* WRITTEN PROBLEM 1
List every person mentioned by name in the Race to Mackinac passage.
* WRITTEN PROBLEM 2
Write out the part of the Race to Mackinac passage starting at "I’ve been invited" and ending at "Madonna’s big hit.".

* DOCUMENT PASSAGE
* * * * * * * * *

Pink Pony 368
“It’s a soul thing . . . It’s hard to explain,” Charlie Wurtzebach tells me between forkfulls of his chicken pot pie at a noisy downtown Chicago eatery. “It’s just something I have to do.”
Wurtzebach, I will soon learn, is no different in this regard than any of the thousands of other sailors who put Chicago YC’s annual Race to Mackinac at the center of their sailing universe. So obsessed with this 300-plus miler to North Lake Michigan are they that, like Wurtzebach, they plan work and life events around the mid-July event. There’s the guy who put off his old man’s funeral so as not to break a long-running Mac Race streak. These people live for it, and they pretty much do it until they die.
As pilgrims of this waterborne pilgrimage gather at Chicago’s various clubs and city marinas in the days before the start, the question most often heard is: “How many have you done?” For me, the answer is both easy (I didn’t have to count in my head) and unnerving (would they judge me?). “I’ve never done it. This is my first.”
I’ve been invited to join Wurtzebach, on his Beneteau 36.7 FOG, which he and co-skipper Mike Bird bought over the winter. This was their first big race with the boat, but between them they have nearly 50 Mac races in the books.
Upon accepting said invitation, it hadn’t occurred to me that being a Mac Race virgin might come with some sort of hazing. But as we provision the boat on the morning of the start, filling every imaginable nook with water and caffeinated drinks, the topic surfaces topside. Every day, I’m told, I will be required to don a straw cowboy hat and gallop around the boat in a horse-like manner, slapping myself in the ass and singing, “I’m a Mac-Race virgin” to the tune of Madonna’s big hit.

* * * * * * * * *

* MATERIAL PROVIDED

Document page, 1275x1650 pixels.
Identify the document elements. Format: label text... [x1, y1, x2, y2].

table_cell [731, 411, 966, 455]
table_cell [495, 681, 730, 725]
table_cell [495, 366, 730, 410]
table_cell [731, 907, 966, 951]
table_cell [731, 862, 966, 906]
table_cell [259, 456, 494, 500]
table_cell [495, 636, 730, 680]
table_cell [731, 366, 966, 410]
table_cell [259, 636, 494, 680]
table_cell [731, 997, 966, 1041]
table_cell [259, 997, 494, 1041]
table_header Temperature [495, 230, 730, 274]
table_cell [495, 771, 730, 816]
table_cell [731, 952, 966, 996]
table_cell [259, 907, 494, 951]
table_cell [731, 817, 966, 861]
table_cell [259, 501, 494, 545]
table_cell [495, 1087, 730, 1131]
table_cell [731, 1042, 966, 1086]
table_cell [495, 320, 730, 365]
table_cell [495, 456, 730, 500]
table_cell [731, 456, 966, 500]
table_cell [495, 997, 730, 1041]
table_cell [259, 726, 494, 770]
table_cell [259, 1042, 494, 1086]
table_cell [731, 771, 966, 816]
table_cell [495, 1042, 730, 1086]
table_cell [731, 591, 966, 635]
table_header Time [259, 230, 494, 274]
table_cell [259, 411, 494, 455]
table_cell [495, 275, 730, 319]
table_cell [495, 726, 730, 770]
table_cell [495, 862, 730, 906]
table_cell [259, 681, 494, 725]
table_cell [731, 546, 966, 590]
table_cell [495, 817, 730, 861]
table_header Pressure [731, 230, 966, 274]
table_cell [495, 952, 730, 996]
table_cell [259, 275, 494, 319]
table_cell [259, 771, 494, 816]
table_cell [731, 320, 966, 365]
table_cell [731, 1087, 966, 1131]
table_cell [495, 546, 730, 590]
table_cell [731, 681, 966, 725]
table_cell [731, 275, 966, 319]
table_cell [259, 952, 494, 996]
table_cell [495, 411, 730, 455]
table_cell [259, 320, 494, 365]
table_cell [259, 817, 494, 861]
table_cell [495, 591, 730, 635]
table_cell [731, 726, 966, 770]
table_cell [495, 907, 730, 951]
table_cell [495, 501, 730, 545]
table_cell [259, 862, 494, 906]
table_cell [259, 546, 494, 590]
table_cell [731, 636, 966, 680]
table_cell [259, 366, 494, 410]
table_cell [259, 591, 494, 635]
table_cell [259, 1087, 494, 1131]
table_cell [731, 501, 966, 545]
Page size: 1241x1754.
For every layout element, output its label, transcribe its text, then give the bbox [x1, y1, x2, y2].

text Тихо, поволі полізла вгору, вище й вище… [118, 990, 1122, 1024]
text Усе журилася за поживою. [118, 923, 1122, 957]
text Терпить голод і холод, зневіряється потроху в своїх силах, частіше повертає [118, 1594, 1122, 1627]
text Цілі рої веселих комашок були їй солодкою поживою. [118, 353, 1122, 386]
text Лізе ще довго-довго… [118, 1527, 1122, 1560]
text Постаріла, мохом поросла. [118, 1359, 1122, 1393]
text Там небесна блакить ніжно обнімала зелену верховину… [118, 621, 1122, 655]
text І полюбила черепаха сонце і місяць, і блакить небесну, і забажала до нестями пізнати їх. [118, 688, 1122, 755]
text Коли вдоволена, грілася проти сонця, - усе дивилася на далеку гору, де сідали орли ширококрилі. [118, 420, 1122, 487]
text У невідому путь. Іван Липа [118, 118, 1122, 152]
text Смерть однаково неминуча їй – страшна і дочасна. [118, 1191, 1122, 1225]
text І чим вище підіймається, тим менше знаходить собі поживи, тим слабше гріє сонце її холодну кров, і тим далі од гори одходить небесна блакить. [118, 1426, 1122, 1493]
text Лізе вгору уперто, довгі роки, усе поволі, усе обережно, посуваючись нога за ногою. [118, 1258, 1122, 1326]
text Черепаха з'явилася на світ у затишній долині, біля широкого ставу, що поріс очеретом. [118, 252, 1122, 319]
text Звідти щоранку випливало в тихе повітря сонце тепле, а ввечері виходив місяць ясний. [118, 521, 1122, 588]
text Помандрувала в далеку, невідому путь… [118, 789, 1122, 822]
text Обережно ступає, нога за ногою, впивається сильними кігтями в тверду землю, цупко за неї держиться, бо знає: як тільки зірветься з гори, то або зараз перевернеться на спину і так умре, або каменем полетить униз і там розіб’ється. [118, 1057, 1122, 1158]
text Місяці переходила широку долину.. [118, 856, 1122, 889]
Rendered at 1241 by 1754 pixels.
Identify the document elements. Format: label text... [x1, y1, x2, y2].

* * * * * * * * *

* CORRECT OUTPUT 1
Charlie Wurtzebach, Mike Bird, Madonna

* CORRECT OUTPUT 2
I’ve been invited to join Wurtzebach, on his Beneteau 36.7 FOG, which he and co-skipper Mike Bird bought over the winter. This was their first big race with the boat, but between them they have nearly 50 Mac races in the books.
Upon accepting said invitation, it hadn’t occurred to me that being a Mac Race virgin might come with some sort of hazing. But as we provision the boat on the morning of the start, filling every imaginable nook with water and caffeinated drinks, the topic surfaces topside. Every day, I’m told, I will be required to don a straw cowboy hat and gallop around the boat in a horse-like manner, slapping myself in the ass and singing, “I’m a Mac-Race virgin” to the tune of Madonna’s big hit.